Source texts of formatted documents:
════
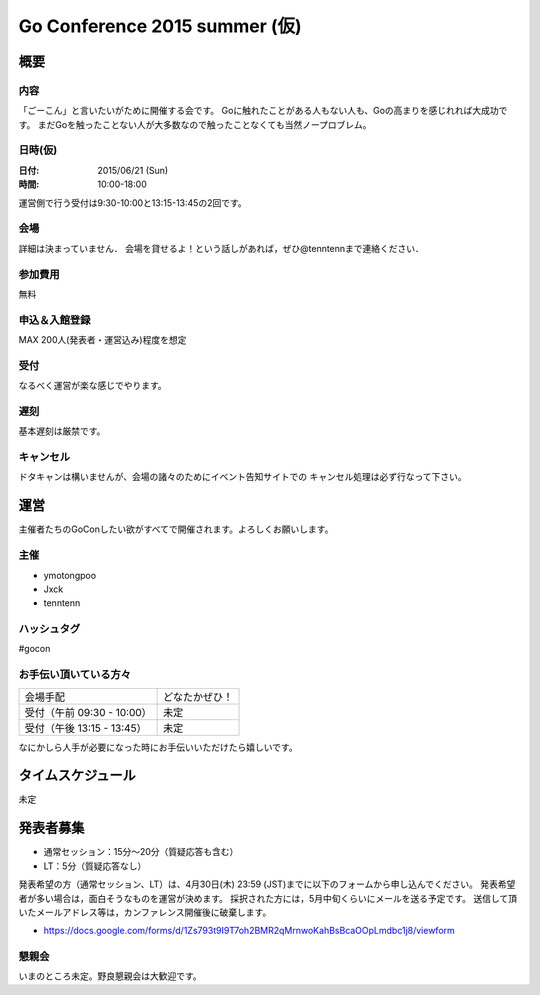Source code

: ===========================
 Go Conference 2015 summer (仮)
===========================

概要
====

内容
----

「ごーこん」と言いたいがために開催する会です。
Goに触れたことがある人もない人も、Goの高まりを感じれれば大成功です。
まだGoを触ったことない人が大多数なので触ったことなくても当然ノープロブレム。

日時(仮)
----

:日付: 2015/06/21 (Sun)
:時間: 10:00-18:00 

運営側で行う受付は9:30-10:00と13:15-13:45の2回です。

会場
----

詳細は決まっていません．
会場を貸せるよ！という話しがあれば，ぜひ@tenntennまで連絡ください．

参加費用
--------

無料

申込＆入館登録
--------------

MAX 200人(発表者・運営込み)程度を想定

受付
----

なるべく運営が楽な感じでやります。

遅刻
----

基本遅刻は厳禁です。

キャンセル
----------

ドタキャンは構いませんが、会場の諸々のためにイベント告知サイトでの
キャンセル処理は必ず行なって下さい。

運営
====

主催者たちのGoConしたい欲がすべてで開催されます。よろしくお願いします。

主催
----

* ymotongpoo
* Jxck
* tenntenn

ハッシュタグ
------------

#gocon

お手伝い頂いている方々
----------------------

========================== ============
会場手配                   どなたかぜひ！
受付（午前 09:30 - 10:00） 未定
受付（午後 13:15 - 13:45） 未定
========================== ============

なにかしら人手が必要になった時にお手伝いいただけたら嬉しいです。

タイムスケジュール
=================

未定

発表者募集
========

* 通常セッション：15分〜20分（質疑応答も含む）
* LT：5分（質疑応答なし）

発表希望の方（通常セッション、LT）は、4月30日(木) 23:59 (JST)までに以下のフォームから申し込んでください。
発表希望者が多い場合は，面白そうなものを運営が決めます。
採択された方には，5月中旬くらいにメールを送る予定です。
送信して頂いたメールアドレス等は，カンファレンス開催後に破棄します。

* https://docs.google.com/forms/d/1Zs793t9I9T7oh2BMR2qMrnwoKahBsBcaOOpLmdbc1j8/viewform

懇親会
------

いまのところ未定。野良懇親会は大歓迎です。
════
Action item: All entries need repeating exactly, but without the pictures.

Task result:
Source code

: ===========================
 Go Conference 2015 summer (仮)
===========================

概要
====

内容
----

「ごーこん」と言いたいがために開催する会です。
Goに触れたことがある人もない人も、Goの高まりを感じれれば大成功です。
まだGoを触ったことない人が大多数なので触ったことなくても当然ノープロブレム。

日時(仮)
----

:日付: 2015/06/21 (Sun)
:時間: 10:00-18:00 

運営側で行う受付は9:30-10:00と13:15-13:45の2回です。

会場
----

詳細は決まっていません．
会場を貸せるよ！という話しがあれば，ぜひ@tenntennまで連絡ください．

参加費用
--------

無料

申込＆入館登録
--------------

MAX 200人(発表者・運営込み)程度を想定

受付
----

なるべく運営が楽な感じでやります。

遅刻
----

基本遅刻は厳禁です。

キャンセル
----------

ドタキャンは構いませんが、会場の諸々のためにイベント告知サイトでの
キャンセル処理は必ず行なって下さい。

運営
====

主催者たちのGoConしたい欲がすべてで開催されます。よろしくお願いします。

主催
----

* ymotongpoo
* Jxck
* tenntenn

ハッシュタグ
------------

#gocon

お手伝い頂いている方々
----------------------

========================== ============
会場手配                   どなたかぜひ！
受付（午前 09:30 - 10:00） 未定
受付（午後 13:15 - 13:45） 未定
========================== ============

なにかしら人手が必要になった時にお手伝いいただけたら嬉しいです。

タイムスケジュール
=================

未定

発表者募集
========

* 通常セッション：15分〜20分（質疑応答も含む）
* LT：5分（質疑応答なし）

発表希望の方（通常セッション、LT）は、4月30日(木) 23:59 (JST)までに以下のフォームから申し込んでください。
発表希望者が多い場合は，面白そうなものを運営が決めます。
採択された方には，5月中旬くらいにメールを送る予定です。
送信して頂いたメールアドレス等は，カンファレンス開催後に破棄します。

* https://docs.google.com/forms/d/1Zs793t9I9T7oh2BMR2qMrnwoKahBsBcaOOpLmdbc1j8/viewform

懇親会
------

いまのところ未定。野良懇親会は大歓迎です。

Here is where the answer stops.